── Material for this exercise
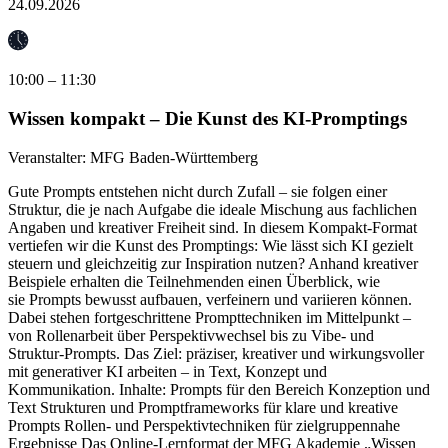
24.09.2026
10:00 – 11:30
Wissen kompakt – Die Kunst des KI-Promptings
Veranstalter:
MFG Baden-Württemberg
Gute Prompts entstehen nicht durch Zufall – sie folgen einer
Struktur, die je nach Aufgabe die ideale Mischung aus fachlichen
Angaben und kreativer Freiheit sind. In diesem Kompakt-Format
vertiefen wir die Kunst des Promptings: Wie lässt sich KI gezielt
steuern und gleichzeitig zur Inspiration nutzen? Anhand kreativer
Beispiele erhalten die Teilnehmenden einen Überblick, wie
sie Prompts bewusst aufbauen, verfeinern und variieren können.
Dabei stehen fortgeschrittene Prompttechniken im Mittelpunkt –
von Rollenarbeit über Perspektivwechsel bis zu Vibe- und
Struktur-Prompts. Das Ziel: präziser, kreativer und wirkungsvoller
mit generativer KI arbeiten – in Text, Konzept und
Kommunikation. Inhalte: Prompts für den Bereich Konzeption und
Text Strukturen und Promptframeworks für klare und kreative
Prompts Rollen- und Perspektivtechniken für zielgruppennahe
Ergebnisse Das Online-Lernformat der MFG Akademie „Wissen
────
Please repeat the text of the items above with "Teilnehmenden" replaced by "Mitwirkenden" and everything else unchanged, leaving out the pictures.

• [Solution]:
24.09.2026
10:00 – 11:30
Wissen kompakt – Die Kunst des KI-Promptings
Veranstalter:
MFG Baden-Württemberg
Gute Prompts entstehen nicht durch Zufall – sie folgen einer
Struktur, die je nach Aufgabe die ideale Mischung aus fachlichen
Angaben und kreativer Freiheit sind. In diesem Kompakt-Format
vertiefen wir die Kunst des Promptings: Wie lässt sich KI gezielt
steuern und gleichzeitig zur Inspiration nutzen? Anhand kreativer
Beispiele erhalten die Mitwirkenden einen Überblick, wie
sie Prompts bewusst aufbauen, verfeinern und variieren können.
Dabei stehen fortgeschrittene Prompttechniken im Mittelpunkt –
von Rollenarbeit über Perspektivwechsel bis zu Vibe- und
Struktur-Prompts. Das Ziel: präziser, kreativer und wirkungsvoller
mit generativer KI arbeiten – in Text, Konzept und
Kommunikation. Inhalte: Prompts für den Bereich Konzeption und
Text Strukturen und Promptframeworks für klare und kreative
Prompts Rollen- und Perspektivtechniken für zielgruppennahe
Ergebnisse Das Online-Lernformat der MFG Akademie „Wissen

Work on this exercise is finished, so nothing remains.